本事業は東京都保健医療局が実施する医療機関向け補助金であり、同一経費に対する国・都の二重補助は認められません。ただし、厚生労働省の「医療勤務環境改善支援事業」「地域医療介護総合確保基金」「医師の働き方改革推進事業」など、異なる目的・対象経費の補助金との組み合わせは可能な場合があります。令和6年度は医師の時間外労働上限規制の初年度であり、関連する国の補助事業も複数実施されているため、経費の重複なく複数の補助金を活用することで、勤務環境改善を加速させることが可能です。ただし、仕入控除税額報告はそれぞれの補助金について個別に行う必要がある場合が多いため、補助金別の経費管理を徹底してください。
詳細説明
令和6年度病院勤務者勤務環境改善事業・救急医療体制強化事業(仕入控除税額報告)の概要
本事業は、東京都保健医療局が都内病院の医師および看護職員の勤務環境改善を支援するための補助金制度です。本申請フォームは、令和6年度分の補助金を受領した病院が消費税の仕入税額控除を行った場合に、その控除額を報告する手続きに関するものです。
事業の目的
病院が実施する医師および看護職員の勤務環境を改善し、離職防止と定着を図る取組、および職場を離れた医師等の再就業を支援する取組に対して、東京都が必要な経費を補助します。
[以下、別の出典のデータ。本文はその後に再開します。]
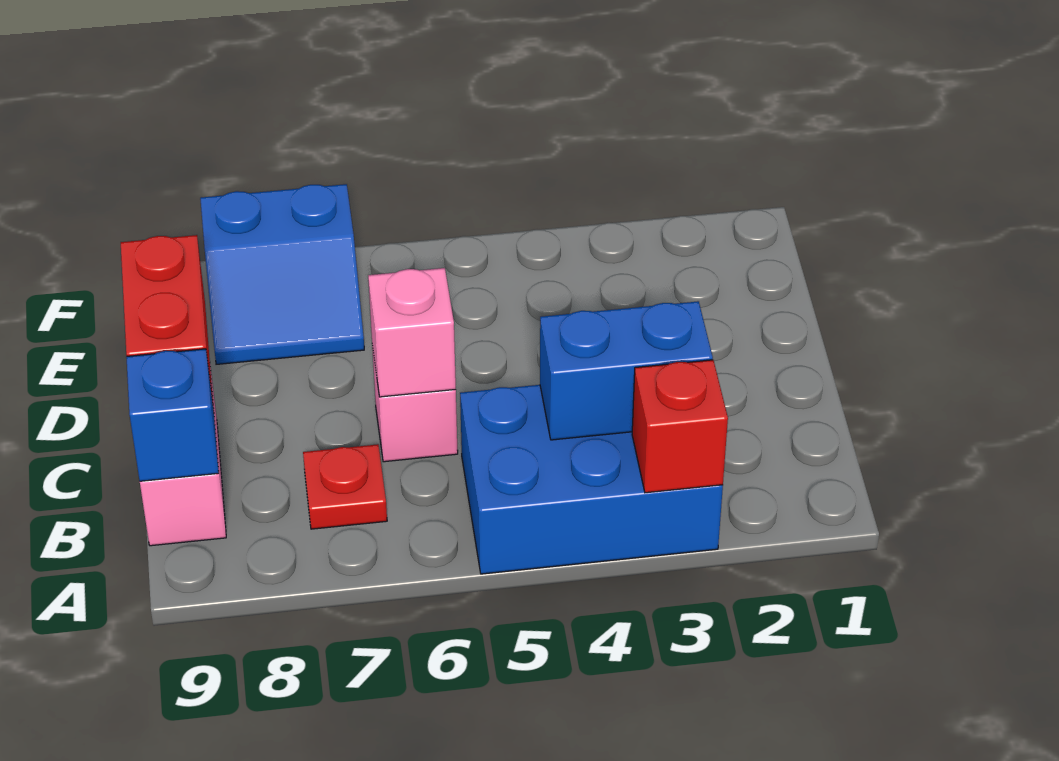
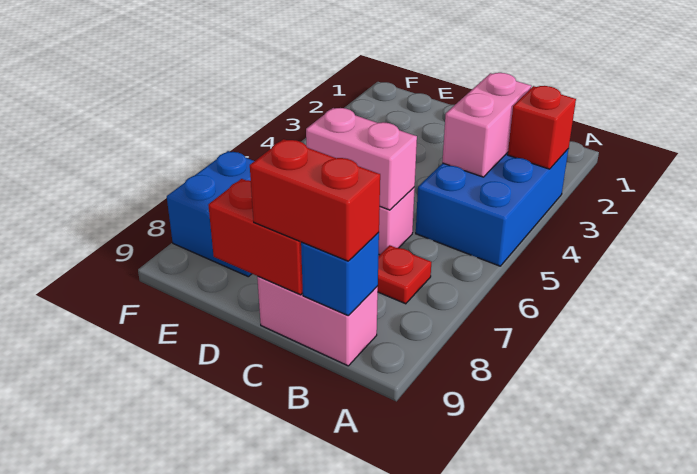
blue 1x2 brick [540,301,713,440] -> pink 1x2 brick [442,73,531,177]
none -> red 1x2 brick [250,139,380,261]
pink 1x1 brick [368,268,456,397] -> pink 1x2 brick [306,108,417,210]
これにより、都内医療体制の安定的な確保に資することを目的としています。
救急医療体制強化
救急医療体制の強化を図るため、都内の救急医療体制の中核を担う救急車年間受入2,000件以上の病院に対して、医師および看護職員の勤務環境改善に必要な経費を補助します。離職防止、負担軽減、復職、定着を図る取組が対象であり、救急医療体制の安定的な確保を目指します。
令和6年度の特徴
令和6年4月からの医師の時間外労働上限規制の本格施行を受け、病院における勤務環境改善の取組がこれまで以上に重要となっています。タスクシフト・シェアの推進、労働時間管理システムの導入、医師事務作業補助者の配置拡充など、働き方改革に直結する投資が増加しており、それに伴い補助対象経費も拡大しています。
補助率
- 一般経費:10/10(全額補助)- 対象経費の全額が補助されます
- 資産形成経費:9/10 - 設備等の取得費用は9割が補助されます
対象となる病院
東京都内に所在する病院で、以下のいずれかに該当する医療機関が対象です。
- 医師および看護職員の勤務環境改善に取り組む病院
- 離職防止・定着促進の取組を実施する病院
- 職場を離れた医師等の再就業支援に取り組む病院
- 救急車年間受入2,000件以上の救急医療機関
仕入控除税額報告について
補助金を受領した病院が消費税の確定申告において仕入税額控除を行った場合、補助対象経費に含まれる消費税分は実質的に補助金と控除の二重の利益となるため、東京都への報告が義務付けられています。報告に基づき、仕入控除税額に相当する補助金の返還が求められる場合があります。
報告の手続き
- 令和6年度分の補助対象経費を確認し、令和5年度分と明確に区分します
- 消費税確定申告の内容を確認し、仕入控除税額を算定します
- jGrantsまたは所定の書式で報告書を作成します
- 東京都保健医療局医療政策部医療人材課に提出します
- 確認後、必要に応じて返還手続きを実施します
報告にあたっての注意事項
令和5年度分と令和6年度分の報告は年度ごとに別々に行う必要があります。経費の混同を避けるため、各年度の交付決定通知書に基づいて対象経費を正確に区分してください。また、医療機関は非課税売上の比率が高いため、課税売上割合に基づく按分計算が必要になる場合があります。
根拠法令
- 病院勤務者勤務環境改善事業・救急医療体制強化事業実施要綱
- 病院勤務者勤務環境改善事業・救急医療体制強化事業交付要綱
問い合わせ先
東京都保健医療局医療政策部医療人材課 人材計画担当
住所:〒163-8001 新宿区西新宿二丁目8番1号
電話:03-5320-4441(直通)
メール:S1150404@section.metro.tokyo.jp
医療機関における消費税の特殊性
医療機関の消費税処理には特殊な事情があります。社会保険診療報酬は消費税が非課税とされているため、医療機関の売上に占める非課税売上の割合が非常に高くなります。この結果、課税売上割合が95%未満となるケースが一般的であり、仕入税額控除は全額ではなく課税売上割合に応じた按分計算が必要となります。
インボイス制度への対応
令和5年10月に開始されたインボイス制度の導入により、仕入税額控除の要件がより厳格になっています。補助対象経費に係る支出について、適格請求書の保存状況を確認し、控除の可否を正確に判断する必要があります。インボイス制度下での仕入控除税額の算定は従来より複雑になっているため、専門家の支援を受けることをお勧めします。